Can you write out the text of all the records below again, unchanged, leaving the pictures out of your answer?

____ Material to process

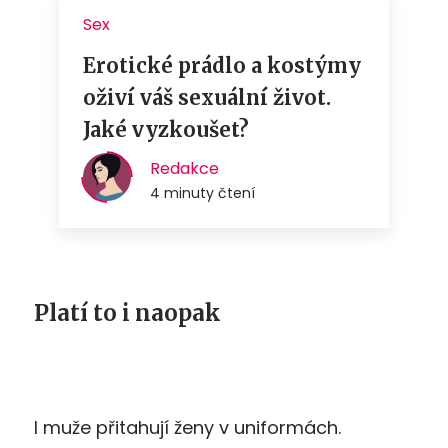
Platí to i naopak
I muže přitahují ženy v uniformách.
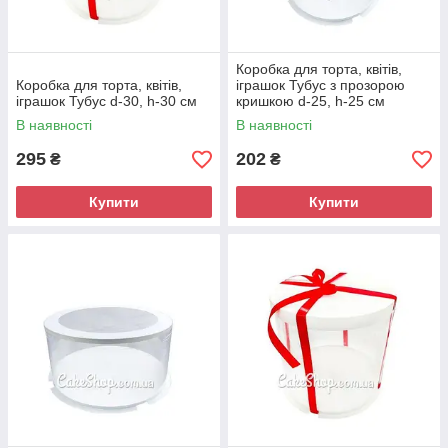
Коробка для торта, квітів,
Коробка для торта, квітів,
іграшок Тубус з прозорою
іграшок Тубус d-30, h-30 см
кришкою d-25, h-25 см
В наявності
В наявності
295
202
₴
₴
Купити
Купити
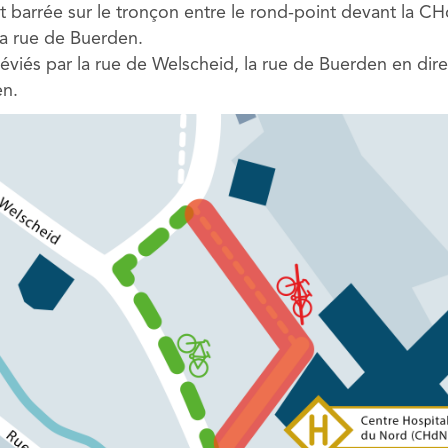
st barrée sur le tronçon entre le rond-point devant la C
 la rue de Buerden.
déviés par la rue de Welscheid, la rue de Buerden en dire
en.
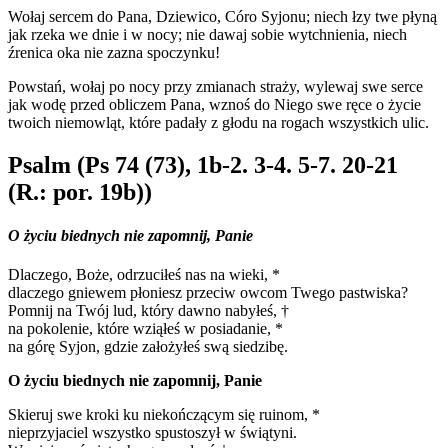
Wołaj sercem do Pana, Dziewico, Córo Syjonu; niech łzy twe płyną
jak rzeka we dnie i w nocy; nie dawaj sobie wytchnienia, niech
źrenica oka nie zazna spoczynku!
Powstań, wołaj po nocy przy zmianach straży, wylewaj swe serce
jak wodę przed obliczem Pana, wznoś do Niego swe ręce o życie
twoich niemowląt, które padały z głodu na rogach wszystkich ulic.
Psalm (Ps 74 (73), 1b-2. 3-4. 5-7. 20-21
(R.: por. 19b))
O życiu biednych nie zapomnij, Panie
Dlaczego, Boże, odrzuciłeś nas na wieki, *
dlaczego gniewem płoniesz przeciw owcom Twego pastwiska?
Pomnij na Twój lud, który dawno nabyłeś, †
na pokolenie, które wziąłeś w posiadanie, *
na górę Syjon, gdzie założyłeś swą siedzibę.
O życiu biednych nie zapomnij, Panie
Skieruj swe kroki ku niekończącym się ruinom, *
nieprzyjaciel wszystko spustoszył w świątyni.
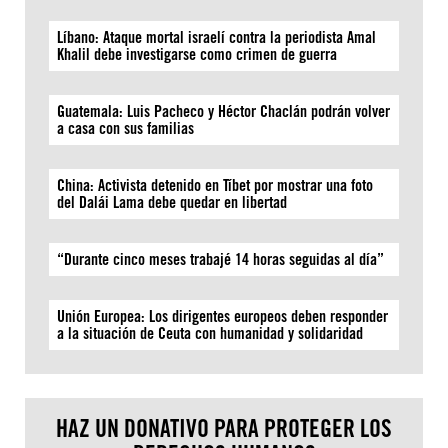
Líbano: Ataque mortal israelí contra la periodista Amal
Khalil debe investigarse como crimen de guerra
Guatemala: Luis Pacheco y Héctor Chaclán podrán volver
a casa con sus familias
China: Activista detenido en Tíbet por mostrar una foto
del Dalái Lama debe quedar en libertad
“Durante cinco meses trabajé 14 horas seguidas al día”
Unión Europea: Los dirigentes europeos deben responder
a la situación de Ceuta con humanidad y solidaridad
HAZ UN DONATIVO PARA PROTEGER LOS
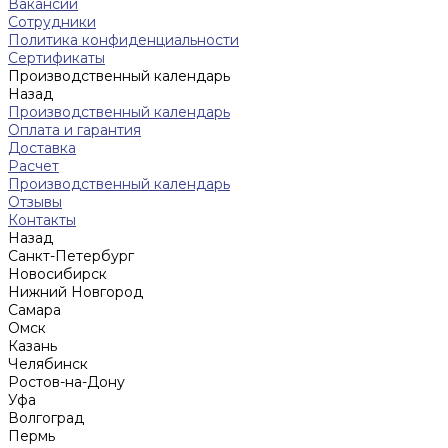
Вакансии
Сотрудники
Политика конфиденциальности
Сертификаты
Производственный календарь
Назад
Производственный календарь
Оплата и гарантия
Доставка
Расчет
Производственный календарь
Отзывы
Контакты
Назад
Санкт-Петербург
Новосибирск
Нижний Новгород
Cамара
Омск
Казань
Челябинск
Ростов-на-Дону
Уфа
Волгоград
Пермь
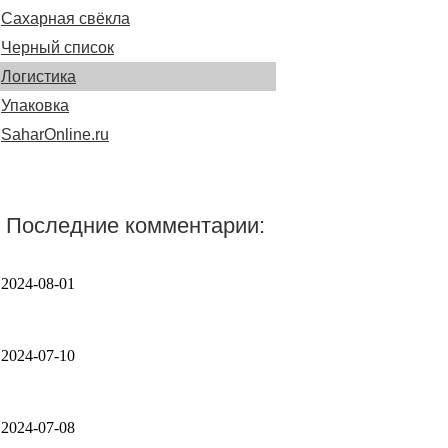
Сахарная свёкла
Черный список
Логистика
Упаковка
SaharOnline.ru
Последние комментарии:
2024-08-01
2024-07-10
2024-07-08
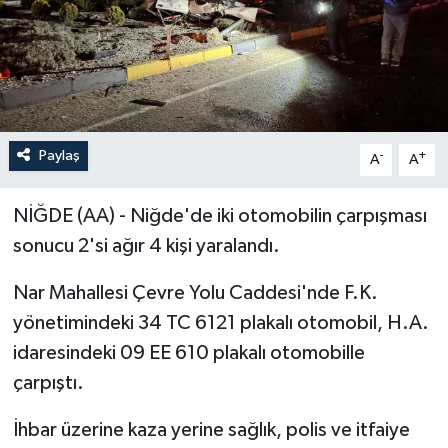
Paylaş
-
+
A
A
NİĞDE (AA) - Niğde'de iki otomobilin çarpışması
sonucu 2'si ağır 4 kişi yaralandı.
Nar Mahallesi Çevre Yolu Caddesi'nde F.K.
yönetimindeki 34 TC 6121 plakalı otomobil, H.A.
idaresindeki 09 EE 610 plakalı otomobille
çarpıştı.
İhbar üzerine kaza yerine sağlık, polis ve itfaiye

________

▸ Task response
Platí to i naopak
I muže přitahují ženy v uniformách.
Коробка для торта, квітів,
Коробка для торта, квітів,
іграшок Тубус з прозорою
іграшок Тубус d-30, h-30 см
кришкою d-25, h-25 см
В наявності
В наявності
295
202
₴
₴
Купити
Купити
st barrée sur le tronçon entre le rond-point devant la C
 la rue de Buerden.
déviés par la rue de Welscheid, la rue de Buerden en dire
en.
Wołaj sercem do Pana, Dziewico, Córo Syjonu; niech łzy twe płyną
jak rzeka we dnie i w nocy; nie dawaj sobie wytchnienia, niech
źrenica oka nie zazna spoczynku!
Powstań, wołaj po nocy przy zmianach straży, wylewaj swe serce
jak wodę przed obliczem Pana, wznoś do Niego swe ręce o życie
twoich niemowląt, które padały z głodu na rogach wszystkich ulic.
Psalm (Ps 74 (73), 1b-2. 3-4. 5-7. 20-21
(R.: por. 19b))
O życiu biednych nie zapomnij, Panie
Dlaczego, Boże, odrzuciłeś nas na wieki, *
dlaczego gniewem płoniesz przeciw owcom Twego pastwiska?
Pomnij na Twój lud, który dawno nabyłeś, †
na pokolenie, które wziąłeś w posiadanie, *
na górę Syjon, gdzie założyłeś swą siedzibę.
O życiu biednych nie zapomnij, Panie
Skieruj swe kroki ku niekończącym się ruinom, *
nieprzyjaciel wszystko spustoszył w świątyni.
Líbano: Ataque mortal israelí contra la periodista Amal
Khalil debe investigarse como crimen de guerra
Guatemala: Luis Pacheco y Héctor Chaclán podrán volver
a casa con sus familias
China: Activista detenido en Tíbet por mostrar una foto
del Dalái Lama debe quedar en libertad
“Durante cinco meses trabajé 14 horas seguidas al día”
Unión Europea: Los dirigentes europeos deben responder
a la situación de Ceuta con humanidad y solidaridad
HAZ UN DONATIVO PARA PROTEGER LOS
Вакансии
Сотрудники
Политика конфиденциальности
Сертификаты
Производственный календарь
Назад
Производственный календарь
Оплата и гарантия
Доставка
Расчет
Производственный календарь
Отзывы
Контакты
Назад
Санкт-Петербург
Новосибирск
Нижний Новгород
Cамара
Омск
Казань
Челябинск
Ростов-на-Дону
Уфа
Волгоград
Пермь
Сахарная свёкла
Черный список
Логистика
Упаковка
SaharOnline.ru
Последние комментарии:
2024-08-01
2024-07-10
2024-07-08
Paylaş
-
+
A
A
NİĞDE (AA) - Niğde'de iki otomobilin çarpışması
sonucu 2'si ağır 4 kişi yaralandı.
Nar Mahallesi Çevre Yolu Caddesi'nde F.K.
yönetimindeki 34 TC 6121 plakalı otomobil, H.A.
idaresindeki 09 EE 610 plakalı otomobille
çarpıştı.
İhbar üzerine kaza yerine sağlık, polis ve itfaiye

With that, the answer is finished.